Reinforcement Learning (RL)

RL is crucial for aligning the model with what humans consider “good code” [00:09:34]. Good code is defined as [00:09:44]:

  • Parsable [00:09:47].

  • Type-checked (for statically typed OCaml) [00:10:01].

  • Compilable and passes tests [00:10:15].

  • Code Evaluation Service (CES) [00:10:38]:

    • Acts like a fast build service.
    • A build is pre-warmed at a specific revision (green status) [00:10:50].
    • Workers continuously take diffs from the model, apply them, and determine if the build turns red or green [00:10:55].
    • This feedback helps align the model over months to write code that compiles and passes tests [00:11:07].

Evaluation

The same CES setup can be used for evaluation by holding out some RL data [00:11:19]. This allows them to assess whether the code generated by the model actually works [00:11:28]. Meaningful evaluations are critical to prevent models from “going off the rails” and wasting resources [00:12:24] (e.g., a code review model suggesting “I’ll do it tomorrow” based on human examples [00:12:08]).

Editor Integrations

The ultimate test for models is whether they work for humans [00:12:33]. The team built editor integrations with three main goals:

  1. Avoid Redundancy: Support Neovim, VS Code, and Emacs without writing context-building and prompting strategies three times [00:12:44].
  2. Maintain Flexibility: Easily swap out models or prompting strategies [00:13:02].
  3. Collect Metrics: Gather real-world data on latency and diff application success rates [00:13:17].

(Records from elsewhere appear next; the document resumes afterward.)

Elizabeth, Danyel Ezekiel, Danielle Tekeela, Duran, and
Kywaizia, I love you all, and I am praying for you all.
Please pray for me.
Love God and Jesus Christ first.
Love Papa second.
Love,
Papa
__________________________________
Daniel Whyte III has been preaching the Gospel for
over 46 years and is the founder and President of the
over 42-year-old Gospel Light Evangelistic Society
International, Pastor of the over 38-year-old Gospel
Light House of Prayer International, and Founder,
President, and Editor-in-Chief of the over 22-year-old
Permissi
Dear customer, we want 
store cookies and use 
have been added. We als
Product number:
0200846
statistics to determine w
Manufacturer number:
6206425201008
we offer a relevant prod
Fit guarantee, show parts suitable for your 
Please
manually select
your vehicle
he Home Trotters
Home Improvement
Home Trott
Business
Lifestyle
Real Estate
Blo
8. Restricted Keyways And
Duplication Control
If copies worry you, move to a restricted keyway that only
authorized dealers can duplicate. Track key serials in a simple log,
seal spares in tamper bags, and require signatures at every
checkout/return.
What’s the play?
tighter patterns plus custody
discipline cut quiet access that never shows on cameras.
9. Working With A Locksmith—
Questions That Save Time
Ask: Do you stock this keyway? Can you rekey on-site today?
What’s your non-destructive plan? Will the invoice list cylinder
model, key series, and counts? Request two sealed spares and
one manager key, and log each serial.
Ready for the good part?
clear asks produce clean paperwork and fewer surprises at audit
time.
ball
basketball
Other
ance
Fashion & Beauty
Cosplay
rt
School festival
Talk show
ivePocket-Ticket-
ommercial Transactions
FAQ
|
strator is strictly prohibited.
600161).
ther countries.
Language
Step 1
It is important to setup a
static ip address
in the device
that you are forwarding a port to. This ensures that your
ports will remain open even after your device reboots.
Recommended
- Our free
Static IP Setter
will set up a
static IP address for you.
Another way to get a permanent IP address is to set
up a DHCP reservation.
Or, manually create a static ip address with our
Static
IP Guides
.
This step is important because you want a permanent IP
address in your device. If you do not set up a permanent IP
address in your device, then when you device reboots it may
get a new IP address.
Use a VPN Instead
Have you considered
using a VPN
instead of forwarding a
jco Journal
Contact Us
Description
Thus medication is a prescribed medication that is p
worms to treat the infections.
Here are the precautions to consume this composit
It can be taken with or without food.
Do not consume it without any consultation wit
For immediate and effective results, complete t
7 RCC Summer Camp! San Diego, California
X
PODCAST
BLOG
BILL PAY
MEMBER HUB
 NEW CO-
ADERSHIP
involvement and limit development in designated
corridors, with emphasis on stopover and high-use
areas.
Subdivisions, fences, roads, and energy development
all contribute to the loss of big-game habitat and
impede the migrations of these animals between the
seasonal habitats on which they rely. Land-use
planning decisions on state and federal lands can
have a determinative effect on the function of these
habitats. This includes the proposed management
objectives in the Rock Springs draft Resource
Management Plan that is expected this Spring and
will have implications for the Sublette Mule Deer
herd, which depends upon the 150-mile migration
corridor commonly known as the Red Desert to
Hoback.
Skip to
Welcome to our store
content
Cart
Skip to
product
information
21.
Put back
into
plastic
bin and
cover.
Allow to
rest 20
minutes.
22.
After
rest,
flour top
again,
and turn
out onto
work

AI Development Environment (AID) Architecture

The chosen architecture involves an “AI Development Environment” (AID) service [00:13:32]:

  • LLMs are on one side, and AID handles prompt construction, context building, and accessing build status [00:13:38].
  • Thin layers are built on top of AID for each individual editor [00:13:49].
  • AID runs as a sidecar application on the developer’s machine [00:13:55]. This means changes to AID don’t require developers to restart their editors, as the AID service can be restarted remotely [00:14:00].

Editor Examples:

  • VS Code: AID integrates into the sidebar, offering multi-file diff suggestions through a visual interface [00:14:16].
  • Emacs: For Emacs users accustomed to text buffers, the AID experience is built into a Markdown buffer, allowing users to move around, ask questions, and append content using keybinds [00:14:35].

Benefits of AID Architecture:

  • Pluggability: Allows swapping new models, changing context building, and adding support for new editors (currently being done) [00:14:58].
  • Integration of AI coding agents with third-party tools: Different areas of the company can supply domain-specific tools that become available in all editors without individual integrations [00:15:15].
  • A/B Testing: Enables A/B testing different approaches, like sending 50% of the company to one model and 50% to another, to determine which achieves a higher acceptance rate [00:15:28].

The AID architecture is a long-term investment that pays off over time, as any change in large language models can be applied in one central place and instantly made available everywhere [00:15:39]. This foundational approach supports further work, including applying RAG (Retrieval Augmented Generation), multi-agent workflows, and reasoning models, while maintaining pluggability and allowing other parts of the company to add domain-specific tooling [00:15:57].